Artwork Description / Detail
Jonathan Grant Galleries presents five rare drawings from the collection of Ray Richards who was employed by Wellington publishers, A.H. & A.W. Reed. The works are the original illustrations for Lynne Owen’s ‘School at Cape Runaway’, printed by A.H. & A.W. Reed in 1964.
Ray Richards (New Zealand 1921 – 2013) was an editor, publisher and vice-chairman at A.H. & A.W. Reed and a literary agent for over 36 years.
In 1936, aged 15, he began working as an office boy in the new Wellington offices of A.H. & A.W. Reed. With the declaration of war Richards left the publishing company to serve with the Fleet Air Arm. He completed missions in the Far East & earned a Distinguished Service Cross during his four year deployment,.
After completing his service, Richards worked as a journalist in London for a short time, before returning to New Zealand in 1946. He subsequently took up the position of production magazine manager at A.H. & A.W. Reed, his former employer.
A.H. & A.W. Reed was one of New Zealand’s oldest publishers, founded in 1907 by A.H. Reed. Alfred Hamish Reed CBE (the “A.H.” in A.H. & A.W. Reed) was born on the outskirts of London in 1875 and migrated with his family to New Zealand in 1887. A.H. founded the firm, A.H. Reed Ltd, in 1907 to sell Sunday school books and materials.
Born in Auckland in 1908, A.W. Reed (Alexander Wyclif) was educated at Mt Albert Grammar School. In 1932 he joined his uncles publishing business and the company was renamed A.H. & A.W. Reed. Wyclif wrote more than 200 books, with a range of reference works and popular accounts of Maori culture.

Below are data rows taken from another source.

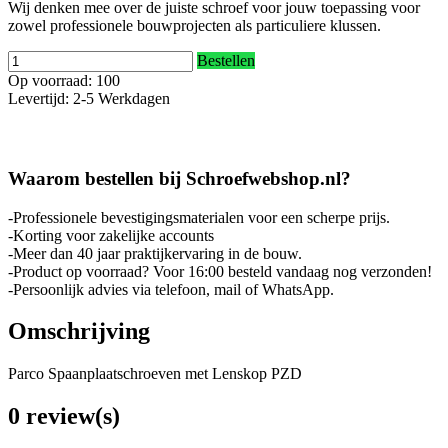
Wij denken mee over de juiste schroef voor jouw toepassing voor
zowel professionele bouwprojecten als particuliere klussen.
Bestellen
Op voorraad: 100
Levertijd: 2-5 Werkdagen
Waarom bestellen bij Schroefwebshop.nl?
-Professionele bevestigingsmaterialen voor een scherpe prijs.
-Korting voor zakelijke accounts
-Meer dan 40 jaar praktijkervaring in de bouw.
-Product op voorraad? Voor 16:00 besteld vandaag nog verzonden!
-Persoonlijk advies via telefoon, mail of WhatsApp.
Omschrijving
Parco Spaanplaatschroeven met Lenskop PZD
0 review(s)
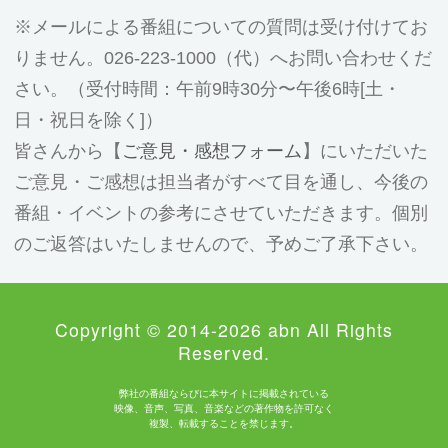
メールによる番組についての質問は受け付けてお
りません。026-223-1000（代）へお問い合わせくだ
さい。（受付時間：午前9時30分〜午後6時[土・
日・祝日を除く]）
皆さんから【
ご意見・感想フォーム
】にいただいた
ご意見・ご感想は担当者がすべて目を通し、今後の
番組・イベントの参考にさせていただきます。個別
のご返答はいたしませんので、予めご了承下さい。
Copyright © 2014-2026 abn All Rights
Reserved.
弊社の番組ならびに本サイトに掲載されている
映像、音声、写真、音楽などの著作物を許可なく
複製、転載することを禁じます。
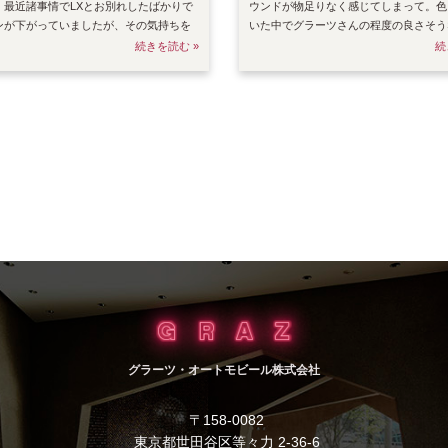
。最近諸事情でLXとお別れしたばかりで
ウンドが物足りなく感じてしまって。色
ンが下がっていましたが、その気持ちを
いた中でグラーツさんの程度の良さそうな
して
を見つ
続きを読む »
続
グラーツ・オートモビール株式会社
〒158-0082
東京都世田谷区等々力 2-36-6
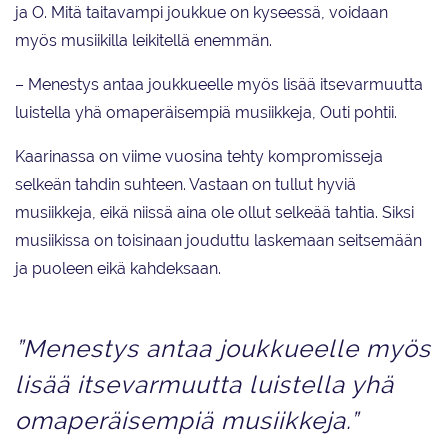
ja O. Mitä taitavampi joukkue on kyseessä, voidaan
myös musiikilla leikitellä enemmän.
– Menestys antaa joukkueelle myös lisää itsevarmuutta
luistella yhä omaperäisempiä musiikkeja, Outi pohtii.
Kaarinassa on viime vuosina tehty kompromisseja
selkeän tahdin suhteen. Vastaan on tullut hyviä
musiikkeja, eikä niissä aina ole ollut selkeää tahtia. Siksi
musiikissa on toisinaan jouduttu laskemaan seitsemään
ja puoleen eikä kahdeksaan.
”Menestys antaa joukkueelle myös
lisää itsevarmuutta luistella yhä
omaperäisempiä musiikkeja.”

Ray Richards excelled in his position as production magazine manager and was soon promoted. “A.W. Reed wanted to write and virtually gave me my head as production manager, editor and publisher. I commissioned many authors, including two crucial acquisitions – artist Peter McIntyre and the remarkable and exasperating Barry Crump.”
During the early 1960’s Richards commissioned Peter McIntyre to create a series of 16 original illustrations for a book he was working on. The illustrations were subsequently published in School at Cape Runaway, 1964. Written by Lynne Owen the text chronicled her experience living and teaching at Whangaparaoa, a tiny isolated settlement near Cape Runaway, in the eastern corner of the Bay of Plenty.
Later in his life Richards became New Zealand’s first literary agent in 1976, a second career that lasted for over thirty years. He was hugely influential in the publishing industry. He worked with hundreds of authors, artists and illustrators, mentoring, advising and presenting their work to publishers.
Ray Richards worked as a literary agent up until his death in 2013, aged 93.